His ‘Studies of Manners’ are assigned to six compartments: Scenes of Private Life, in which the main interest is the exploration of emotional situations within or on the margin of family life; Scenes of Provincial Life, in which Balzac gives his attention to the more parochial and sometimes petty struggles taking place in what are, relatively speaking, ‘closed’ communities; Scenes of Parisian Life – Balzac both hated and adored Paris as the hub of the French universe, and the novels in this compartment generally present a terrible picture of human ruthlessness; Scenes of Political and Scenes of Military Life, categories which are perhaps less important because they were inadequately filled; and finally Scenes of Country Life, which establish a curious contrast between the normal animality of the French peasants (according to Balzac’s view) and the efforts made by benevolent reformers to improve their lot and thereby convert them into responsible human beings.

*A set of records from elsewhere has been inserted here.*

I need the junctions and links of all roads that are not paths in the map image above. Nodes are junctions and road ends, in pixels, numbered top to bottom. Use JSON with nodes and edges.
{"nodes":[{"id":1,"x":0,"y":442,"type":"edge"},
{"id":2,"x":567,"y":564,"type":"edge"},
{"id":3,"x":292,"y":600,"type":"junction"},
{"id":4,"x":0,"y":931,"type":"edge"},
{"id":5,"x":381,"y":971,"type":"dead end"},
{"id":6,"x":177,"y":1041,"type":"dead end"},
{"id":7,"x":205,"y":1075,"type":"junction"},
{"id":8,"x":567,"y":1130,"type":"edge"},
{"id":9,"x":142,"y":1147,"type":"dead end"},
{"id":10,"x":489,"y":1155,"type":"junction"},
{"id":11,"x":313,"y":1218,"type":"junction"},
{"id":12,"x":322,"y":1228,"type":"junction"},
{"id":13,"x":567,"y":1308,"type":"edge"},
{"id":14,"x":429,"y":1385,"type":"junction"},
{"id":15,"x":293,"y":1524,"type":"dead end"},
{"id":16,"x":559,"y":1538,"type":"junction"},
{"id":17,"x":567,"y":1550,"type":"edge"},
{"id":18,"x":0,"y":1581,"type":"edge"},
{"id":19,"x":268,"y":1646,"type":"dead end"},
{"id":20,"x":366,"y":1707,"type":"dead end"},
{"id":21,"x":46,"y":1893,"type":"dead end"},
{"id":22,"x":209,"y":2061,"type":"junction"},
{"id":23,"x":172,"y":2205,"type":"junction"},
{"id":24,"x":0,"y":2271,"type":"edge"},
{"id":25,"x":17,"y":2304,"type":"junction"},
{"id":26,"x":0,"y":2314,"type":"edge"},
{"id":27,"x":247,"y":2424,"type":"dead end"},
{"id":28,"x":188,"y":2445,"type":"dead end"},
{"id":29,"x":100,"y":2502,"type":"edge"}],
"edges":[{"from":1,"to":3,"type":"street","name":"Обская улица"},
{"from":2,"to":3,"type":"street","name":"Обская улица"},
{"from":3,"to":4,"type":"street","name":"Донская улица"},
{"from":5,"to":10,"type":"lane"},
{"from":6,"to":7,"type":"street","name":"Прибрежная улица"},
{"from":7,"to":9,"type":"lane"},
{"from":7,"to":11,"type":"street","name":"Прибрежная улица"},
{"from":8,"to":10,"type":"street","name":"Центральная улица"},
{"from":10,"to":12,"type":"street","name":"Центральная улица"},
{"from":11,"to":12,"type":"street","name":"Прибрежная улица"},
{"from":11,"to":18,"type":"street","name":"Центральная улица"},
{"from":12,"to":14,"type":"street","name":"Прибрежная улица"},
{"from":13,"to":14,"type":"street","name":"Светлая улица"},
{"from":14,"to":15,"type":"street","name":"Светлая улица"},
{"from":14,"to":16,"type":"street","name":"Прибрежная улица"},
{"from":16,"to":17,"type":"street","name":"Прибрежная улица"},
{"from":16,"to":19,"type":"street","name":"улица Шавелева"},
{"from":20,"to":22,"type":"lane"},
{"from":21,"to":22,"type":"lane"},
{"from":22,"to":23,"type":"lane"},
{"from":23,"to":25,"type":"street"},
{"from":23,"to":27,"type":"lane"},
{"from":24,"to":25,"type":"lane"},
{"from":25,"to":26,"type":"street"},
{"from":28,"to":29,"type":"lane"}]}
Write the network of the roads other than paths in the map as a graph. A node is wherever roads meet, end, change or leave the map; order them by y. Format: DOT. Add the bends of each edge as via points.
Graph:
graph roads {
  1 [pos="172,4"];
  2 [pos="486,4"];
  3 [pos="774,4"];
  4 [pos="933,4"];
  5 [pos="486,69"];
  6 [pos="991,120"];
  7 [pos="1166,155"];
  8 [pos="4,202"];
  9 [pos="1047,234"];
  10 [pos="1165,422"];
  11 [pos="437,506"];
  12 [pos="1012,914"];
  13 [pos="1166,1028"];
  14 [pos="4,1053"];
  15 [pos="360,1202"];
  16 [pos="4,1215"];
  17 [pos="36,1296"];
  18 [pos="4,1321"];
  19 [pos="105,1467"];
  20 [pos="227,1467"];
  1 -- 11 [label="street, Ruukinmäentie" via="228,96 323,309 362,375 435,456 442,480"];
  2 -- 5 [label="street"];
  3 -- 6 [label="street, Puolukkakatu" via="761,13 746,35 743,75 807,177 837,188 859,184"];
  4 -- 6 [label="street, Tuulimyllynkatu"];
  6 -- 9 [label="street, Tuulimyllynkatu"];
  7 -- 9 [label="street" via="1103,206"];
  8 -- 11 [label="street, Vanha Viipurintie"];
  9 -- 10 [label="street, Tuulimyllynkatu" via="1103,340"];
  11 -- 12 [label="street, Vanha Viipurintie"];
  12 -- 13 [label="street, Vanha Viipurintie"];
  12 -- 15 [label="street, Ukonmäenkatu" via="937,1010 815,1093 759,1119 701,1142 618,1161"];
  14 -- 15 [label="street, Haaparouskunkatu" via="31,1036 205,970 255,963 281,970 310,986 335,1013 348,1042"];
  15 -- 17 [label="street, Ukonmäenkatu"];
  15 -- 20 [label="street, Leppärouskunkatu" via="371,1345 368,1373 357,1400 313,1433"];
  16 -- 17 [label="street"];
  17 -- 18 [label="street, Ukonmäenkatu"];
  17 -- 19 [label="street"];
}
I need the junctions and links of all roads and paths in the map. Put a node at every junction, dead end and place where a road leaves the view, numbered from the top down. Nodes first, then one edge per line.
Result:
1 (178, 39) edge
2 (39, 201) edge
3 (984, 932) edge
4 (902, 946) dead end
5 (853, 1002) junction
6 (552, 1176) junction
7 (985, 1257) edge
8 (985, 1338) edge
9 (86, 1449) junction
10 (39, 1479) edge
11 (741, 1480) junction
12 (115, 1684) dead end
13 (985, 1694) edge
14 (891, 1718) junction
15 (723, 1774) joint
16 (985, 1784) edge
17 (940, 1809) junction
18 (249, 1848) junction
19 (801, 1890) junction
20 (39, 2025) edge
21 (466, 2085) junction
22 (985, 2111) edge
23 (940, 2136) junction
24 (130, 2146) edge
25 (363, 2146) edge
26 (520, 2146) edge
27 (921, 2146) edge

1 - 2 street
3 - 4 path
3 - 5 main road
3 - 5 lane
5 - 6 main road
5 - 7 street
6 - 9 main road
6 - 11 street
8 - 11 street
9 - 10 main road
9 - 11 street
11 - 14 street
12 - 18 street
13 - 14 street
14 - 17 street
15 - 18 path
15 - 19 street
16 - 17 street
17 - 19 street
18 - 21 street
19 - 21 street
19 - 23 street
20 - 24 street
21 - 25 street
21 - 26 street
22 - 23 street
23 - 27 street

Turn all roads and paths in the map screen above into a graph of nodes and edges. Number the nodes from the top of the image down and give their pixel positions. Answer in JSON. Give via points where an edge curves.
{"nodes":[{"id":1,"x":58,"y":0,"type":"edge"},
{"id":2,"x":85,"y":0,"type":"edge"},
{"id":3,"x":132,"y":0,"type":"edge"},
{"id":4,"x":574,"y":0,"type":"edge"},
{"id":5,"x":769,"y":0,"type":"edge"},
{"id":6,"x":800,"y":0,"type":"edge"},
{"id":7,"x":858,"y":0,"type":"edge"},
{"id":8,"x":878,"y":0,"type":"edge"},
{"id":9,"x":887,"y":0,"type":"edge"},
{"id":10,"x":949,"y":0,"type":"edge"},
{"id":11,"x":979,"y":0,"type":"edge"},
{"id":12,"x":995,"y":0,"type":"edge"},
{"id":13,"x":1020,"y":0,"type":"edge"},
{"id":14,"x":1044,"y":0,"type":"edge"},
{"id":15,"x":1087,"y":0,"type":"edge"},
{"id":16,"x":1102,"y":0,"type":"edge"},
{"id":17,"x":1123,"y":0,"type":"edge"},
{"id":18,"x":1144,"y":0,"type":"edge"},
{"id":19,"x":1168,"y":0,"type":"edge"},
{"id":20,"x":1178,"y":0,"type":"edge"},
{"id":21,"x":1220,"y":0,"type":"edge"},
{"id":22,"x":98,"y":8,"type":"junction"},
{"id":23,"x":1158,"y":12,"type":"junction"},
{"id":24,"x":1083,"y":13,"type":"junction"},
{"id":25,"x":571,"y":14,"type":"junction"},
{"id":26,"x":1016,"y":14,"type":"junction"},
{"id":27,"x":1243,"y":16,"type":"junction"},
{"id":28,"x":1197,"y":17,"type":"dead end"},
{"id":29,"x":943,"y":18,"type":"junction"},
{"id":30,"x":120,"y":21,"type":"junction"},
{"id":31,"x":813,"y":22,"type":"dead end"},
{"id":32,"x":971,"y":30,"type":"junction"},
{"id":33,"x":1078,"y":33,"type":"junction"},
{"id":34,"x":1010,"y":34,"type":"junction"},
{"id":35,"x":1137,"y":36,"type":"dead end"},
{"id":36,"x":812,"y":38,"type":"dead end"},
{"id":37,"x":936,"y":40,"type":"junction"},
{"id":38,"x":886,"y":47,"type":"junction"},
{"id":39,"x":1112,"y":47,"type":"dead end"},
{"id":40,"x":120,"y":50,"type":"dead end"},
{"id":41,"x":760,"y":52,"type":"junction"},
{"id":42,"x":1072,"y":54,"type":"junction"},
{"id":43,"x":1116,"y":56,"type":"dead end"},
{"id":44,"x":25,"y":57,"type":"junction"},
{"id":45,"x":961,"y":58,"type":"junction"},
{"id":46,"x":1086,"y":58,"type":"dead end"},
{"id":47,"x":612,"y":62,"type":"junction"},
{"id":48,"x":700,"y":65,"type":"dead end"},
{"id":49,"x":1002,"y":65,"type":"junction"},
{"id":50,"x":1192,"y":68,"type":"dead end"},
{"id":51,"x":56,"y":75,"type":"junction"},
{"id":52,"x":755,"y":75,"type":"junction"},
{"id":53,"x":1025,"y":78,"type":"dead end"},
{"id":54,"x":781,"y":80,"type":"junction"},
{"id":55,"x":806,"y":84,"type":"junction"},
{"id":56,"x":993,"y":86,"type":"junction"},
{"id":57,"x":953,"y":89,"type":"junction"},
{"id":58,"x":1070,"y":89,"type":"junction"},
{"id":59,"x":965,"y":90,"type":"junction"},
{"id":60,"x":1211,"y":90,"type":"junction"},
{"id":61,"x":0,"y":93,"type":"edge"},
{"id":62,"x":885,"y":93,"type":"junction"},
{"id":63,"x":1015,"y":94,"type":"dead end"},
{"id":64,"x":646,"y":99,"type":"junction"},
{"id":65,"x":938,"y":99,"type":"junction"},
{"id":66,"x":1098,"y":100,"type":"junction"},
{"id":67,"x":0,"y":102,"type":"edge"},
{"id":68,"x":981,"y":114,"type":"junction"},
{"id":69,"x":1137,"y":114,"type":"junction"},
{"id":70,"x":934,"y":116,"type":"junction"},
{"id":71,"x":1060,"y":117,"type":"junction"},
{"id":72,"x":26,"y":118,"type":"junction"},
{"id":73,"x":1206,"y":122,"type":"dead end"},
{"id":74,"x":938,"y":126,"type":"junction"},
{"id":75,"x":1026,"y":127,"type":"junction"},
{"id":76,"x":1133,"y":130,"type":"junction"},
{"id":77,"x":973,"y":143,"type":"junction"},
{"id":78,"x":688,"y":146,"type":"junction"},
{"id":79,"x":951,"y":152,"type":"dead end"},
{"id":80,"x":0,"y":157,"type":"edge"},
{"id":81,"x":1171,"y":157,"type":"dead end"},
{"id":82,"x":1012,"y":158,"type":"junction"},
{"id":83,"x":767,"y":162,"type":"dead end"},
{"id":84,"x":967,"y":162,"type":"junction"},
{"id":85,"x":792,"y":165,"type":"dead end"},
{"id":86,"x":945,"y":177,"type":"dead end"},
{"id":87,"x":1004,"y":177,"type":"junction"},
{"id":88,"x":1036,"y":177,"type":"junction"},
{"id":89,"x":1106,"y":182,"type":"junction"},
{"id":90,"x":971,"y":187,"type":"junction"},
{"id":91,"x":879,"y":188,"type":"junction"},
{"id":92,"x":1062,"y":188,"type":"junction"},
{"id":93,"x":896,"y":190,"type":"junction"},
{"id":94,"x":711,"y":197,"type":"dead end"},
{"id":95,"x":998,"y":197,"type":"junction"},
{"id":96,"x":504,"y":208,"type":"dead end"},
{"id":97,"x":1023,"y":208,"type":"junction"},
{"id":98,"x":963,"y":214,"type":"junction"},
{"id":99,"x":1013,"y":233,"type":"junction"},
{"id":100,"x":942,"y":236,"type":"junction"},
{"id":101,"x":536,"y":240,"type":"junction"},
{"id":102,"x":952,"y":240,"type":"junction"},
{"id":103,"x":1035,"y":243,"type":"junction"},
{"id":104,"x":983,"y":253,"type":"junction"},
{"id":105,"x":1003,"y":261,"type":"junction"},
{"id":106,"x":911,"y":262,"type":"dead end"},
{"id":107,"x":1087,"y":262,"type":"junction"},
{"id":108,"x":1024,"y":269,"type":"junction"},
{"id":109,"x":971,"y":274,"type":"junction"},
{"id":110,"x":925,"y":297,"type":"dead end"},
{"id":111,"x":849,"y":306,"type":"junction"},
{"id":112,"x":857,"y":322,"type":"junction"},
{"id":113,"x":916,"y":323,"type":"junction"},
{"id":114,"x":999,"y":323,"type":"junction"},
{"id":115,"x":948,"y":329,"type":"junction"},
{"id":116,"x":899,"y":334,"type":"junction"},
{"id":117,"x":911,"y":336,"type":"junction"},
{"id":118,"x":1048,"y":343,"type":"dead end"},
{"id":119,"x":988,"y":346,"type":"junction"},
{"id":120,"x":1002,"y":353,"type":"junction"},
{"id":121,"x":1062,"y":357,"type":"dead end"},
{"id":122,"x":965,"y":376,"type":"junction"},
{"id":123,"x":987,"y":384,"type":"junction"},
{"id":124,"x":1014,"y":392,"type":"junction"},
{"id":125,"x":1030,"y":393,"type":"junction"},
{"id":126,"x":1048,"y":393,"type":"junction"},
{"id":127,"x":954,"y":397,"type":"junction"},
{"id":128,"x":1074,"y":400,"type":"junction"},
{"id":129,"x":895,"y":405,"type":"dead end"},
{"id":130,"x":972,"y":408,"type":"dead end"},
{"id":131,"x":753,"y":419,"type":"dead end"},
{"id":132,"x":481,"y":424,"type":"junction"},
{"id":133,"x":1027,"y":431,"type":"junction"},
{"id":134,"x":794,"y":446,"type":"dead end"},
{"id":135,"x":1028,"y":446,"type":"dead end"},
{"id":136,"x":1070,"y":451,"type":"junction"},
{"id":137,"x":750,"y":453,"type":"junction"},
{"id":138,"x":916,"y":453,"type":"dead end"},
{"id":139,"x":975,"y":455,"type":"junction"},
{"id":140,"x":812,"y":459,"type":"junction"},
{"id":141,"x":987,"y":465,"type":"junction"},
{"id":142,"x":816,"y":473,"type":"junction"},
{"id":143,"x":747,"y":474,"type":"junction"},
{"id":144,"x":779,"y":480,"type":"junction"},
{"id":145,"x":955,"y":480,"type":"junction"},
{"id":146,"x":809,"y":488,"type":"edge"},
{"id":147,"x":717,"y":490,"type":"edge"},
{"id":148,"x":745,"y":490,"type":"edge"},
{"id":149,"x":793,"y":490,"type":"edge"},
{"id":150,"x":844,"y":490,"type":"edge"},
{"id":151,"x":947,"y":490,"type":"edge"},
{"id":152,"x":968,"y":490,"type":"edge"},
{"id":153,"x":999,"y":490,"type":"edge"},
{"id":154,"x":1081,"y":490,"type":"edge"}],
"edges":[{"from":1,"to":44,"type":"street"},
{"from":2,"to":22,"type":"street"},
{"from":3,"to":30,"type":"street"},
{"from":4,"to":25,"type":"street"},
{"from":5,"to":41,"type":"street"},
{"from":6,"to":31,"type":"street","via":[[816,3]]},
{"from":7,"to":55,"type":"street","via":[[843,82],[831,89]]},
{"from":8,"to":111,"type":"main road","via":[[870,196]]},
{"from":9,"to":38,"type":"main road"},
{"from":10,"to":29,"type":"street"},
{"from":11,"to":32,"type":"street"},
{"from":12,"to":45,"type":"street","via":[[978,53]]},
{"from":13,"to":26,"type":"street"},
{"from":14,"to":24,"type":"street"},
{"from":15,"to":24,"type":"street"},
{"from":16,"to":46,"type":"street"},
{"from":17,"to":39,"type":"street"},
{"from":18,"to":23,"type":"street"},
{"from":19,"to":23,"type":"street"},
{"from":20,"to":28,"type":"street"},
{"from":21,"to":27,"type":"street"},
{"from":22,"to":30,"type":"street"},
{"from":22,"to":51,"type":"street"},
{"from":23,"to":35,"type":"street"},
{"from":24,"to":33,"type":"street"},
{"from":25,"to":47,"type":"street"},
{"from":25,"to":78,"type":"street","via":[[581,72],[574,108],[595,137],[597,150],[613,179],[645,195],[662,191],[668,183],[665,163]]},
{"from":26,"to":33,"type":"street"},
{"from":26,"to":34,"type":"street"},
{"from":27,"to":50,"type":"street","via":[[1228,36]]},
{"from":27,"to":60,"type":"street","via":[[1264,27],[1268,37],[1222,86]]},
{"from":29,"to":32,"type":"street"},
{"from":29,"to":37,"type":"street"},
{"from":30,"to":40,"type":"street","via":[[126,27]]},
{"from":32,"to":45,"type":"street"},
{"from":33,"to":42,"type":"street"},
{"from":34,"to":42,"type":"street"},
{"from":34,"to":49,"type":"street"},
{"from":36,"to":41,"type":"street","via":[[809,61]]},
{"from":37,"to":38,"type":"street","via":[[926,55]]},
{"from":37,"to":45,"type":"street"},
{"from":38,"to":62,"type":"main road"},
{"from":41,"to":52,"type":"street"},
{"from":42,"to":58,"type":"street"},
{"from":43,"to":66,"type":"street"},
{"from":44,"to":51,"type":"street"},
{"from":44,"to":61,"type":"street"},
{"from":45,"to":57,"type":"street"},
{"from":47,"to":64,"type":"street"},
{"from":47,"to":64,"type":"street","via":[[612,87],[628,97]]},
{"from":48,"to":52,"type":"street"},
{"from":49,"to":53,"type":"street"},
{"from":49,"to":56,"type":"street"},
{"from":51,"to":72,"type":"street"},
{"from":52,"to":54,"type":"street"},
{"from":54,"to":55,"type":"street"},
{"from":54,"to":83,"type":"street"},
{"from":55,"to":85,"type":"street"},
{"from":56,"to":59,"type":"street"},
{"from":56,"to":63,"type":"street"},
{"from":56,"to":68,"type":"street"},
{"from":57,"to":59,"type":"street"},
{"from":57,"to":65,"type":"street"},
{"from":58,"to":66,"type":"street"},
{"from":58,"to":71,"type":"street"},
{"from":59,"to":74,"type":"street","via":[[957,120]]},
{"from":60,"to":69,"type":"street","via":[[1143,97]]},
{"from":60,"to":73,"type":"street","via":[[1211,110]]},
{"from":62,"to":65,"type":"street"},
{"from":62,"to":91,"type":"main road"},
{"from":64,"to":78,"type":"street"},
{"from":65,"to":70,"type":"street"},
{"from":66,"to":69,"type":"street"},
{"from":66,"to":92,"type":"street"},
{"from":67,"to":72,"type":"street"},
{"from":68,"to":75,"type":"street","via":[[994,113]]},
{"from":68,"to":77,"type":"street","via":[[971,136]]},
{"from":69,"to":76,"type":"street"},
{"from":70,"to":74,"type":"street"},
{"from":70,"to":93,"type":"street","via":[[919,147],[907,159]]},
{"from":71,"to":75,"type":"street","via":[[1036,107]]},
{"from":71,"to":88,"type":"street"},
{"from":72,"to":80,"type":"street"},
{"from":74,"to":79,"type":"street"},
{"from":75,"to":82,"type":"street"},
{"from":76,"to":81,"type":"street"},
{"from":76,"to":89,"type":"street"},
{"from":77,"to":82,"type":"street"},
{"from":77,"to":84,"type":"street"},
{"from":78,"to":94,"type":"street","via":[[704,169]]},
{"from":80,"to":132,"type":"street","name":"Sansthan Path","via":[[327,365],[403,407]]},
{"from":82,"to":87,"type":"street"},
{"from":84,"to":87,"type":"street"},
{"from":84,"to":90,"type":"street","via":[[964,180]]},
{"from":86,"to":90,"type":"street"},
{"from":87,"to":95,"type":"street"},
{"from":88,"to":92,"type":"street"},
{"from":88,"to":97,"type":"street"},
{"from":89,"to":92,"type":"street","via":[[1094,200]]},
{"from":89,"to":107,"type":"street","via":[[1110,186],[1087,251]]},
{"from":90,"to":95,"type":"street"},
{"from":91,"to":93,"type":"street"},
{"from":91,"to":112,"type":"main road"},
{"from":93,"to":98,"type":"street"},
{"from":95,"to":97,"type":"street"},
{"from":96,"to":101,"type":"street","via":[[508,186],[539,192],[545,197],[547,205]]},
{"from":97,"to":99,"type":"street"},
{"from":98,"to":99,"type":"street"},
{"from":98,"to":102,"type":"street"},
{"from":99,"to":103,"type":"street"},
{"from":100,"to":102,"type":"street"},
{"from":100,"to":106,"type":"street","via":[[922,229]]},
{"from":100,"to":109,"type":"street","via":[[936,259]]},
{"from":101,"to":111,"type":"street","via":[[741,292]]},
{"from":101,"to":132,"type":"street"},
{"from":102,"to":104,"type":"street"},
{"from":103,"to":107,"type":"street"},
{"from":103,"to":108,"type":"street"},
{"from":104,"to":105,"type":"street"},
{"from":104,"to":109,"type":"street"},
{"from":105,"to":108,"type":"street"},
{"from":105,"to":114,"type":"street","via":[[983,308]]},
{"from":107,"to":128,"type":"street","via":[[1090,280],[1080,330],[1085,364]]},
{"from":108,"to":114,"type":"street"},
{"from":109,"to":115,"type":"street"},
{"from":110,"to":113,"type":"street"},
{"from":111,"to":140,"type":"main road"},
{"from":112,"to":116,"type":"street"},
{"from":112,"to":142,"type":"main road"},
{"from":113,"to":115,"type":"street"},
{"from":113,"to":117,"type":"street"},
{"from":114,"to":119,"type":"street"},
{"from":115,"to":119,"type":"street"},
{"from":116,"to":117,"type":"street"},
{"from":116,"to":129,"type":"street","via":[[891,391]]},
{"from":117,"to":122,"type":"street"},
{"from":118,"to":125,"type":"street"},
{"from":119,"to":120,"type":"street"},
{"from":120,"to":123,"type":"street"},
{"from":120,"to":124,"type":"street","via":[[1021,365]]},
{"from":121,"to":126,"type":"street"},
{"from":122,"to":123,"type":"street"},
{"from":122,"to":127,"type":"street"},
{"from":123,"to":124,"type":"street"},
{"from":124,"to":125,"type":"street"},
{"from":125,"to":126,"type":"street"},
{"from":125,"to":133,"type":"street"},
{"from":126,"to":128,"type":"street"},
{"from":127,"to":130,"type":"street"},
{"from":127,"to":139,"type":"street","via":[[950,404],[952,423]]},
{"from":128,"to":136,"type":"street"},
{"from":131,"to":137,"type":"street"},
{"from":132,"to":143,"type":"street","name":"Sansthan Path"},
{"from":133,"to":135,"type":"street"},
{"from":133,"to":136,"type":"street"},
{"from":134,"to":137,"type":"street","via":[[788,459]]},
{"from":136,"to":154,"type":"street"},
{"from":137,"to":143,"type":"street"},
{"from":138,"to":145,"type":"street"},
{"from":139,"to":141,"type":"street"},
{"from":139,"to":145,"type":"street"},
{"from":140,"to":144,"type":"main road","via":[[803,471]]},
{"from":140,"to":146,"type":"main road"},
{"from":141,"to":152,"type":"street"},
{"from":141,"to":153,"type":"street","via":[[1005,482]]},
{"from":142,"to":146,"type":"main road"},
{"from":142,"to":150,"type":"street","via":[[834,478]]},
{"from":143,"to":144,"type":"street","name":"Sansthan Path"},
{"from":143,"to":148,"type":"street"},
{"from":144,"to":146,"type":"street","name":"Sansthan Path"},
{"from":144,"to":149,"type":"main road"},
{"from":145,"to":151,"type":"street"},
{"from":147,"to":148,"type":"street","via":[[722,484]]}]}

Of the ‘Philosophical Studies’, mainly important because they express more directly Balzac’s general outlook, The Exiles (1831), Louis Lambert (1832–5) and Séraphita (1834–5) are noteworthy examples. But in this respect two points should be noted: one is that Balzac’s ‘philosophy’ obtrudes even in the ‘Studies of Manners’, Cousin Pons forming no exception to this rule; the other is that the ‘Philosophical Studies’ include some of Balzac’s finest novels, for instance The Wild Ass’s Skin (1831) and The Quest of the Absolute (1834).

As for the ‘Analytical Studies’, Balzac never had time to deal adequately with this category, but it contains his amusing, and at the same time penetratingly critical disquisitions on relations between the sexes; The Physiology of Marriage (1829) and The Minor Vexations of Married Life (1830–46).

All this was a stupendous performance. Does it argue for quantity rather than quality? It might have done so with a lesser genius, and Balzac’s feverish method of composition did not allow for meticulous attention to niceties of style and finish. He was usually occupied with several novels at one and the same time, and he felt himself continually obliged to press on, not only thanks to the urgency of ever-mounting debts, but also in order to bring into being that ‘world’ – modelled upon the real world, but transformed by his particular vision – which was seething in his brain. Balzac has his own peculiar quality. He was, in the first place, a born storyteller. He had remarkable powers of observation and a prodigious memory. But he had something more: an astounding faculty for sympathetic divination, an intuitive vision of men and things which he himself, borrowing the term from Sir Walter Scott, called ‘second sight’.

His claim to be the ‘secretary’ of contemporary society was no vain one.